Shelter Rock Public Library
Cultural Conversations
Thursdays at 11:00am
in the Program Room.
Join us for fun and refreshments!
 

AMERICAN MUSIC IN COLONIAL TIMES
Thursday, September 11 at 2:00 PM

Music historian Michael Goudket will present this lecture with demonstrations. Hear the sounds of the past on period musical instruments with a delightful mix of songs and stories from the Pilgrims to the Revolution. Learn what was being performed by Dutch and English settlers through to our first native American composer, William Billings, who wrote Chester, our first unofficial national anthem.

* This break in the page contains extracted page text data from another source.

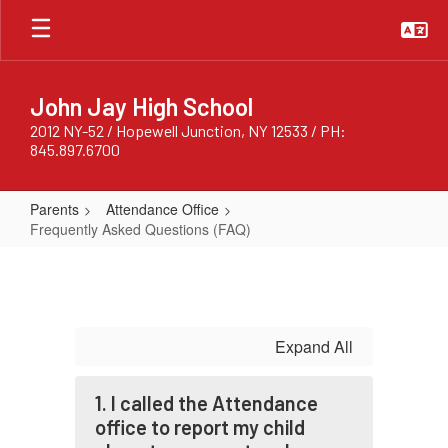
Skip
to
main
content
John Jay High School
2012 NY-52 / Hopewell Junction, NY 12533 / PH:
845.897.6700
Parents
Attendance Office
Frequently Asked Questions (FAQ)
Frequently
Asked
Questions
(FAQ)
Expand All
1. I called the Attendance
office to report my child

EYE ON THE STORM: Long Island’s Dangerous Coast
Thursday, September 18 at 11:00 AM

Long Island Museum history curator Joshua Ruff will be our guest speaker. The Hurricane of ‘38 smashed into Long Island’s coastline 70 years ago this fall with unprecedented fury, causing death and destruction across our region. Revisit this event through an exciting illustrated PowerPoint lecture with historic film clips. The talk is based on an exhibition which will run at the museum from June 21 through October 26.
About the museum’s exhibit: An exploration of the destructive side of life on the coast, Eye on the Storm is timed to coincide with the 70th anniversary of the Hurricane of 1938, a storm that wreaked catastrophic damage from Long Island to Maine. The exhibition will examine the history of both extreme weather events and shipwrecks that have marked our regional identity. The exhibit will be visually arresting, with exciting vignettes and special effects to simulate the hurricane experience. The exhibition will be highly interactive and will include videotaped interviews with coastal disaster survivors.

FRIDA KAHLO, HER LIFE – HER WORK
Thursday, October 2 at 11:00 AM

Art history scholar Louise Cella Caruso will present this slide/lecture. Discover why this Mexican artist was one of the most influential painters of the middle twentieth century. This visual journey traces Frida Kahlo’s artistic personality from her art as an ambitious beginner to the excruciating, provocative art, at the close of her life at 47 years of age. She created striking, often shocking images that reflected her turbulent life. Frida was one of four daughters born to a Hungarian- Jewish father and a mother of Spanish and Mexican Indian descent. She fell in love with the Mexican muralist Diego Rivera, whose approach to art and politics suited her own.